Dick returned with a pint of ale for Liz. “Have a whole pint, not just half. You’re in the big time now, kiddo,” he said and walked off to deliver another drink to Esther O’Faolin.

Over the pint, Liz asked Kinnaird, “Was it inevitable that this case would be solved, Cormac? I mean, it looks like the bodies would have been identified in any case and the timing established, but do you think there was any chance Olga Swenson might not have been identified as the perpetrator?”

“Not with the information you assembled—the photo of her tossing the cell phone into the lake, for instance.”

“But what if I didn’t . . .”

“Didn’t report what you know? It might have been pinned on someone innocent, like Erik.”

“But if the evidence was only circumstantial . . .”

“Look, Liz,” the doctor said, taking her elbow and leading her across the room. As the two seated themselves at a small table across from each other on tall stools, Kinnaird leaned forward. “That way leads to disaster.”

“What way?”

“Second-guessing yourself. It’s never a good idea. It’s morally incumbent upon us as professionals to report what we know. We can’t let misguided emotions get in our way. That’s all there is to it.”

Liz looked doubtful.

“Remember, you had the guts to phone the police, despite Tom’s urging you not to.”

“It was more than guts, Cormac. There was that photograph of the wedding ring necklace on Veronica.
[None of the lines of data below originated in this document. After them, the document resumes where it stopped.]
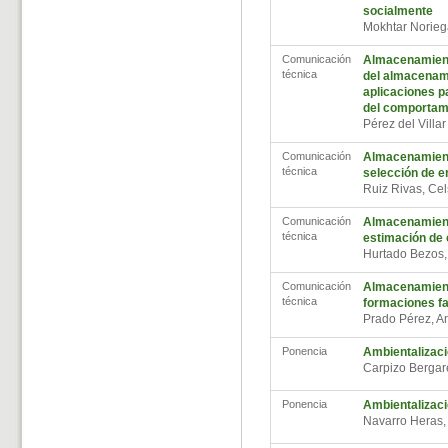
socialmente
Mokhtar Norieg
Comunicación
Almacenamient
técnica
del almacenam
aplicaciones pa
del comportami
Pérez del Villar
Comunicación
Almacenamiento
técnica
selección de 
Ruiz Rivas, Ce
Comunicación
Almacenamient
técnica
estimación de
Hurtado Bezos,
Comunicación
Almacenamient
técnica
formaciones f
Prado Pérez, A
Ponencia
Ambientalizaci
Carpizo Berga
Ponencia
Ambientalizaci
Navarro Heras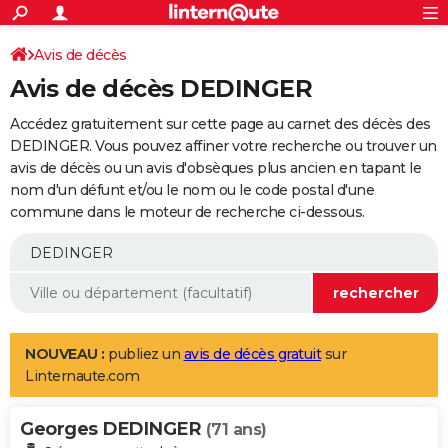
ACTUALITÉS
Connexion
S'inscrire
Avis de décès
Rechercher
Société
Education
Villes
Politique
Faits Divers
Monde
+
SPORT
Avis de décès DEDINGER
Football
Cyclisme
Forum
Coupe du monde 2026
Tennis
Rugby
CULTURE
Accédez gratuitement sur cette page au carnet des décès des
TNT
Cinéma
Musique
Programme TV
Streaming
Sorties cinéma
+
DEDINGER. Vous pouvez affiner votre recherche ou trouver un
FINANCE
avis de décès ou un avis d'obsèques plus ancien en tapant le
Impôts
Immobilier
Banque
Crédit
Retraite
Epargne
Risques naturels par ville
Assurance
AUTO
nom d'un défunt et/ou le nom ou le code postal d'une
commune dans le moteur de recherche ci-dessous.
Réserver un essai
Berlines
Forum auto
Essais
Citadines
SUV
+
HIGH-TECH
Meilleur smartphone
Ordinateurs
Guide high-tech
Mobiles
Internet
Jeux vidéo
+
BRICOLAGE
Aménagement intérieur
Cuisine
Jardinage
+
Forum
Extérieur
Salle de bains
Rangement
WEEK-END
Escapades
Expositions
Week-end nature
Guides de France
Patrimoine
Musées
+
LIFESTYLE
NOUVEAU :
publiez un
avis de décès gratuit
sur
Linternaute.com
Bien-être
Mode
+
Art de vivre
Loisirs
Modes de vie
SANTE
Georges DEDINGER
Guide de la santé
Médicaments
+
Alimentation
Maladies
Sommeil
(71 ans)
VOYAGE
But there was something else, too.”

She shuddered as her companion waited patiently for her to continue.

“It was the lake,” Liz said. “She never faced the lake. I had to wonder if she protected her daughter from Karl’s perversion by pushing him through the ice. But there’s no evidence to support . . .” She broke off and raised her hands to her temples.

“I’ll say it again. You can’t afford to let your emotions take over.”
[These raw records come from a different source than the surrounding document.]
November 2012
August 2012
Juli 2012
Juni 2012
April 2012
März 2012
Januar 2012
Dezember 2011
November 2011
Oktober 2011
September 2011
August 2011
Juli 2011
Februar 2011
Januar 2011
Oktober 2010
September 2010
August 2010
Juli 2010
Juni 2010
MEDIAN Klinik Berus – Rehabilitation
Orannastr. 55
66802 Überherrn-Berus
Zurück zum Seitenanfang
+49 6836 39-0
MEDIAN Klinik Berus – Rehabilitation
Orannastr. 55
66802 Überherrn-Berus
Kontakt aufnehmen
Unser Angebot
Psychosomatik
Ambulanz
The doctor held out his hands, palms up, hands that had opened countless cadavers. Slowly, he moved his right hand to grip his own pint glass of lager. Silently, he held open his left hand and regarded the calloused fingertips his companion had once kissed, one by one. His face and his voice softened.

“Actually,” the doctor added, “that’s not all there is to it, as we both know. Like me, you’ll have to find a way to make peace with what you’ve set in motion. You’ve got to find a way to live with it.” Standing up, he took her hand in his calloused grip. “Now, let’s get out of this place and find some music.”